Marika Eliadi Maternity Hospital, Elena Venizelos Foundation, 20, Kanari Street, Athens 138, Greece


Abstract. Immunochemotherapy combined with total hysterectomy was used in the treatment of 21 cases of adenocarcinoma of the ovary, of which 7 were in stages Ic–IIb, 8 in stage III and 6 in stage IV. Another 6 cases had irradiation with or without hysterectomy, or various other schemes of treatment prior to immunochemotherapy. The immunotherapy depends on stimulation of the humoral and cellular immunity by a battery of antigens (Te, Di–Te, influenza, mumps).

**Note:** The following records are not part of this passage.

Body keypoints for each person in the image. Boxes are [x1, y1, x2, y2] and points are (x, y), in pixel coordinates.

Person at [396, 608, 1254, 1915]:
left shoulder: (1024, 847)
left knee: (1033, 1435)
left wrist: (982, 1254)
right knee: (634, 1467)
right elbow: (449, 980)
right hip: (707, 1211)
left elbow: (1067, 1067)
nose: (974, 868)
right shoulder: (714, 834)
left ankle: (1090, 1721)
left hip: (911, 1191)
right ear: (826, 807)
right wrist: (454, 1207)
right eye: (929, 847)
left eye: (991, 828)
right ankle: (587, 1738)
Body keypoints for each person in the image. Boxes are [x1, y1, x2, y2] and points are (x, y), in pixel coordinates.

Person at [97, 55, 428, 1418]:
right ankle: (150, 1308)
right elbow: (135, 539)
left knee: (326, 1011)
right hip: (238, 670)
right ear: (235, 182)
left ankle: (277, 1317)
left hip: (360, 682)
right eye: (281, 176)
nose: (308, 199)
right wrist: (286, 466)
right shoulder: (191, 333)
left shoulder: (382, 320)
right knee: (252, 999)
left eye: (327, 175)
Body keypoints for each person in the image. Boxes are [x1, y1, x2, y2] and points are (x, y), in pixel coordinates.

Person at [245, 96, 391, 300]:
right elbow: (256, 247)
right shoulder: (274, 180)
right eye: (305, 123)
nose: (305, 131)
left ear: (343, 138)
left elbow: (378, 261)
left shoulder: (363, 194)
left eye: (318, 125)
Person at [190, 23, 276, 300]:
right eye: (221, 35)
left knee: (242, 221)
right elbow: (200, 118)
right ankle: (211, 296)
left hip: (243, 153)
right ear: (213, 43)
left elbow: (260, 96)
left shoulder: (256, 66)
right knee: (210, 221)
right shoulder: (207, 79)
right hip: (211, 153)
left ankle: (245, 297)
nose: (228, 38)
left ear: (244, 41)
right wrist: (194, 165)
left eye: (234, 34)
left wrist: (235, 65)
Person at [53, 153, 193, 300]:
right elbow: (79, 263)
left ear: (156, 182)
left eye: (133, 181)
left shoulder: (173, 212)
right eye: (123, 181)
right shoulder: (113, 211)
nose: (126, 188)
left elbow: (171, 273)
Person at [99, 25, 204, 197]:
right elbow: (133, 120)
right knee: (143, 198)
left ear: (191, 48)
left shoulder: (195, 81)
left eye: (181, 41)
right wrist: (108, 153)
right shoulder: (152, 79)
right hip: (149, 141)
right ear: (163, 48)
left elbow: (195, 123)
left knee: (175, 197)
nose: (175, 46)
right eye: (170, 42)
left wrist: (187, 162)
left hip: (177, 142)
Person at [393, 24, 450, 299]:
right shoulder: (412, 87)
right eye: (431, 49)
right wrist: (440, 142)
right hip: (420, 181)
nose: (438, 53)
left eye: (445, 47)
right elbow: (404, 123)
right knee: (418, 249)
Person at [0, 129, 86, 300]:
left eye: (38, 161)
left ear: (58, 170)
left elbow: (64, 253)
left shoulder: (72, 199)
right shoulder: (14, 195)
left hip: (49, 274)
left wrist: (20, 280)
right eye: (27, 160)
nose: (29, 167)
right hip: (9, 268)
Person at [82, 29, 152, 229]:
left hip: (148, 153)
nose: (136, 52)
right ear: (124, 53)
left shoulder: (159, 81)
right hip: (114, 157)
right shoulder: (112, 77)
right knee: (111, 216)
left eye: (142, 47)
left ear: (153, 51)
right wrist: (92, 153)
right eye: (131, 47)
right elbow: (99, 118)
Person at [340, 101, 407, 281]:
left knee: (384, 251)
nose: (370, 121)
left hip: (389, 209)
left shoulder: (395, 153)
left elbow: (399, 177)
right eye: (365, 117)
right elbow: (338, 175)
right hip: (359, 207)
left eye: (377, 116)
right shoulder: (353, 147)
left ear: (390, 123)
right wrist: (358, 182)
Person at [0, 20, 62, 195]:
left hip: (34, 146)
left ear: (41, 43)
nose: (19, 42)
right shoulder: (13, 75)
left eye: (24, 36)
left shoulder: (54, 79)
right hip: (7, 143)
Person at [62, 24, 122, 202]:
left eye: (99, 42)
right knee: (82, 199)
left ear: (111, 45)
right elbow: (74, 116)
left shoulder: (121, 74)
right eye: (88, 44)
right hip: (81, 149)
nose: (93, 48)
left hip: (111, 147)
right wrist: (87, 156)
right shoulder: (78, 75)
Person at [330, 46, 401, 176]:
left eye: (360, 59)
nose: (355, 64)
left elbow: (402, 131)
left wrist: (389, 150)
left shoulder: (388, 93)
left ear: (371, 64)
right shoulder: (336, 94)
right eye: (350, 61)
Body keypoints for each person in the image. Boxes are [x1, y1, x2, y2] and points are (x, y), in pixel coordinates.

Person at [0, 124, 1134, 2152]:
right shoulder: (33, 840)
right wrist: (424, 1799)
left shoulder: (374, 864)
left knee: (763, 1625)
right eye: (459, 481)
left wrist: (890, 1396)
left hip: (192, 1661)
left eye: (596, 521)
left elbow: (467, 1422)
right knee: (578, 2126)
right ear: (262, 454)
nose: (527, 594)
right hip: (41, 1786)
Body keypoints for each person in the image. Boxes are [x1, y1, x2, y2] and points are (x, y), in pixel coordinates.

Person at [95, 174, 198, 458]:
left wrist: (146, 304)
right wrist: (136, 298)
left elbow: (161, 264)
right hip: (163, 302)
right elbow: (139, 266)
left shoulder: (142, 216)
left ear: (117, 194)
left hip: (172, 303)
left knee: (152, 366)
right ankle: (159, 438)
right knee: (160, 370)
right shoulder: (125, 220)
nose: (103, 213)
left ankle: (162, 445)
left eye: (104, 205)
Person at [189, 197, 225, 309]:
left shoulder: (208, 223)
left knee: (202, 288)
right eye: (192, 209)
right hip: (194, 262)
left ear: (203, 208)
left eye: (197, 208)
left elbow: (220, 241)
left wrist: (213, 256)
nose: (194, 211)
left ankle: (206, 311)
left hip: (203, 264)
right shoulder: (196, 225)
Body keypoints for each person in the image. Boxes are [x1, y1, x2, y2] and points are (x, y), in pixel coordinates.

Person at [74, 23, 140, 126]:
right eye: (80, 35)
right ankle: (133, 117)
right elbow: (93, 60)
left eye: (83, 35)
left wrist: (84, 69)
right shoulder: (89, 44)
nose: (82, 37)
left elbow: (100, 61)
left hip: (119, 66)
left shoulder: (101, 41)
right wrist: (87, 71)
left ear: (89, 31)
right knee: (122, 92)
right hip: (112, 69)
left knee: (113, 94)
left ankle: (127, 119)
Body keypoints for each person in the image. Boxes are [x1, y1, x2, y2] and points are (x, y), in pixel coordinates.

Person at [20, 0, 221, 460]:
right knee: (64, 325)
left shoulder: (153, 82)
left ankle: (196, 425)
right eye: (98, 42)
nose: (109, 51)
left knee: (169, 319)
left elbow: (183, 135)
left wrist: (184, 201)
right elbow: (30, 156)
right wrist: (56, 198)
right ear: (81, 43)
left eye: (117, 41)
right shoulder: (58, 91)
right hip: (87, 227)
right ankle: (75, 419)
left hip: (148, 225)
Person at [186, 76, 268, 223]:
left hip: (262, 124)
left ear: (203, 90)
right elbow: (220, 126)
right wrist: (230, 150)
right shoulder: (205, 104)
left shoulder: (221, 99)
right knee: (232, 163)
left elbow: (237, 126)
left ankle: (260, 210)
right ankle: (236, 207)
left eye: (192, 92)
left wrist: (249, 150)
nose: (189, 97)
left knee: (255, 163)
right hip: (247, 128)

Chemotherapy starts by administration of cyclophosphamide three days after each course of immunotherapy. Each course of immunochemotherapy is followed by a period of 10 days free from any medication. The stimulation of the immune mechanism with B. C. G. starts 10 days after the 4th course of immunochemotherapy. This last course of treatment is repeated up to the end of the first year of immunochemotherapy. The same annual scheme of treatment is constantly repeated. The patients are under constant clinical and laboratory follow-up. The cyclophosphamide is discontinued when ever the WBC falls below 4500 to 4000 per cmm. All patients receive vitamins A, E, C and B complex. All our cases of stages Ic–IIb, and III, with total hysterectomy and without any prior treatment, showed a progressive recovery and are living normal lives. The lymphocytes, the immunoglobulins and the E rosettes returned, in most of our cases to normal levels. The favourable results and the survival rate obtained in cases of cancer without distant metastasis may be attributed to the reduction of the tumour masses by surgery, to the administration of antigens prior to chemotherapy, which seems to diminish the side effects of cyclophosphamide, to the administration of cyclophosphamide in small daily doses to avoid leukopenia and, finally, to the fact that patients are under continuous protective immunochemotherapy.